For very long lists (thousands of entries), this naive approach gets slow because every entry generates a String per frame. egui's ScrollArea::show_rows exists for that case — it lets you tell egui the row height and total row count, and it only renders the rows visible in the viewport. Virtualised scrolling. Not needed here, but useful at scale.
Other ScrollArea options
.max_height(px)/.max_width(px)— cap the viewport size. Useful for embedded scroll areas that should not grow beyond a fixed region..auto_shrink([true, true])— let the area shrink to its content if the content is small. Default is on; turn off if you want a fixed-size viewport..id_salt("foo")— give the scroll area a unique ID if you have multiple in the same panel (egui will warn at runtime if IDs collide).
Why this works in immediate mode
A scroll area in retained-mode UIs needs careful state: where is the viewport positioned, has it changed since last frame, what items are visible. In egui, the scroll position is internal state egui manages on your behalf, and the contents are simply the widgets you add inside .show(). If your data changes (more logs), the next frame's content has more labels; egui notices and updates the scrollbar accordingly.

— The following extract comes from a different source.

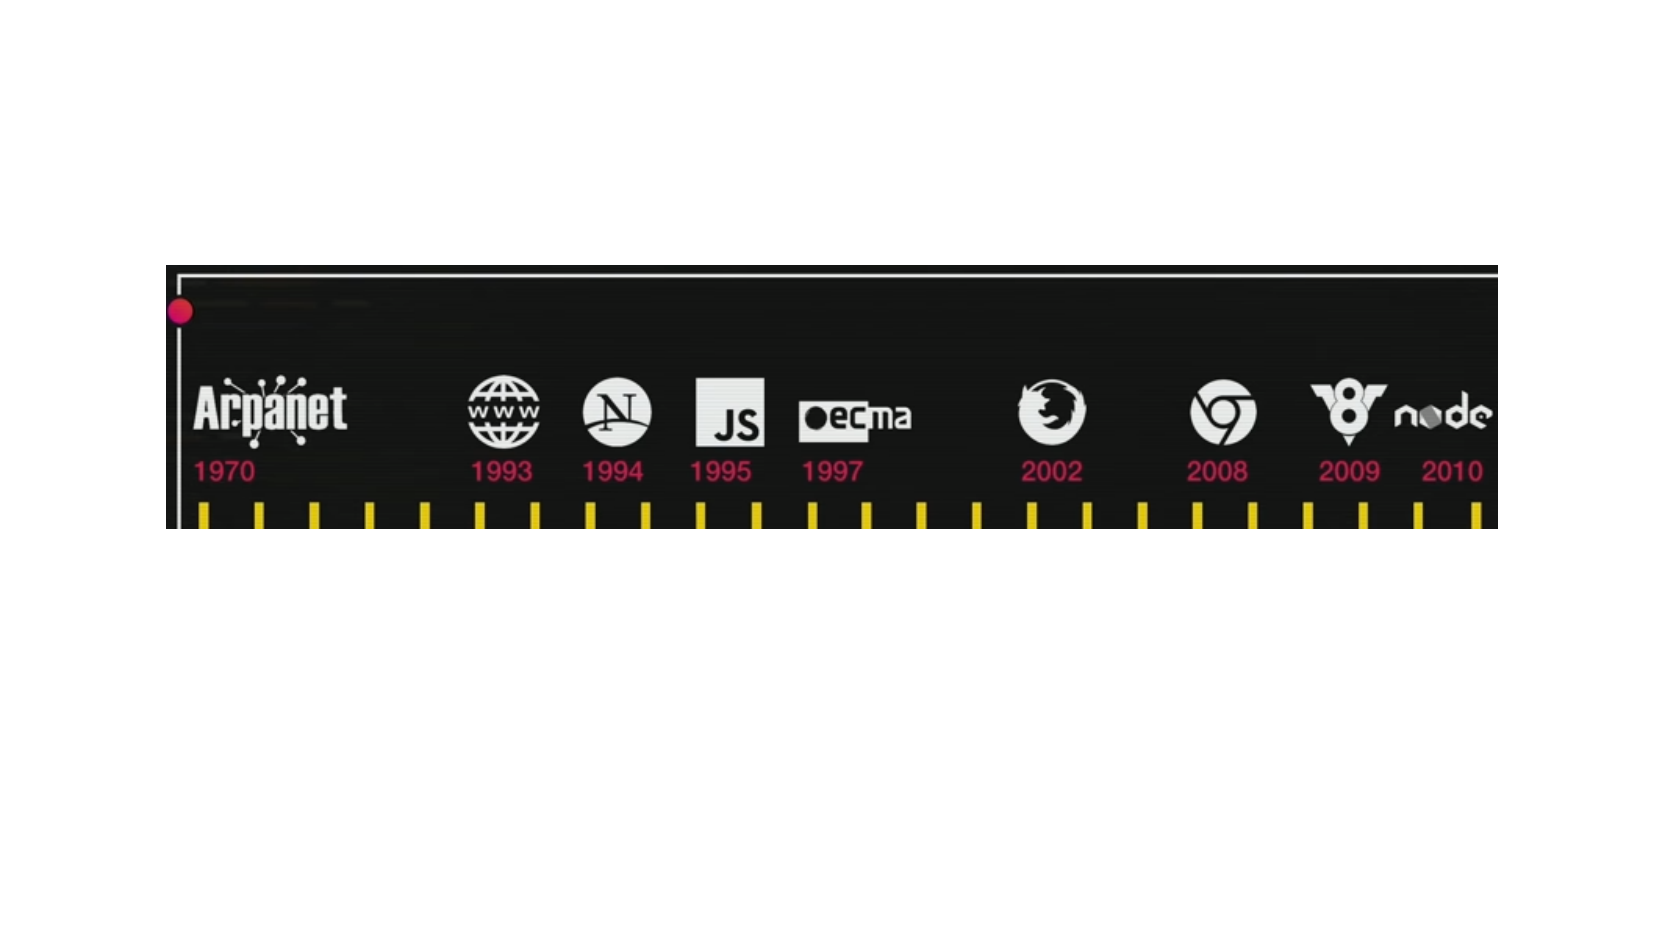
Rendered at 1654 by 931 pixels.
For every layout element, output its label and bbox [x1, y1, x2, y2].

picture [166, 265, 1498, 529]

The stick_to_bottom behaviour is a tiny piece of additional logic: was the viewport at the bottom last frame? If yes and the content grew, scroll to the new bottom.
Running it
cargo run. The window has 15 starter log entries. Click "Add Log Entry" — a new line appears at the bottom. The viewport sticks to the bottom, so the new line is always visible.
Scroll up manually. Click "Add Log Entry" several times. The new entries are added but the viewport stays where you left it. Scroll back down — the stickiness re-engages, and the next click takes you to the latest entry again.
When to scroll vs. paginate
ScrollArea is the right tool for sequential reading: chat messages, logs, comments. Pagination is the right tool for finding something in a large list: search results, product catalogs.
Rule of thumb: if users mostly read in order, scroll. If they mostly skim and click, paginate.
Common mistakes
Forgetting stick_to_bottom on log viewers. Without it, new logs are off-screen and users miss them.
ScrollArea inside ScrollArea inside ScrollArea. Nested scrolling is confusing. egui supports it, but every level of nesting makes the UI harder to use. One scroll area per panel is the rule.
Reading too many entries. A scroll area that contains 100,000 labels will eat CPU because egui still iterates them all to compute layout. Use show_rows for large lists.
Forgetting .id_salt when you have two scroll areas at the same level. egui logs a warning at runtime, and the two areas may share scroll state (they should not).
What's next
Next episode: top and bottom panels. Menu bars at the top, status bars at the bottom. Combined with SidePanel and CentralPanel, you get the four-panel-plus-content layout that almost every desktop app uses.
Recap
egui::ScrollArea::vertical().show(ui, |ui| ...) for any vertical list that may overflow. .stick_to_bottom(true) for log-style auto-following. Use .show_rows when the list is too long for naive iteration. Combine with SidePanel or CentralPanel for full-window scrolling.
Next episode: top and bottom panels. See you in the next one.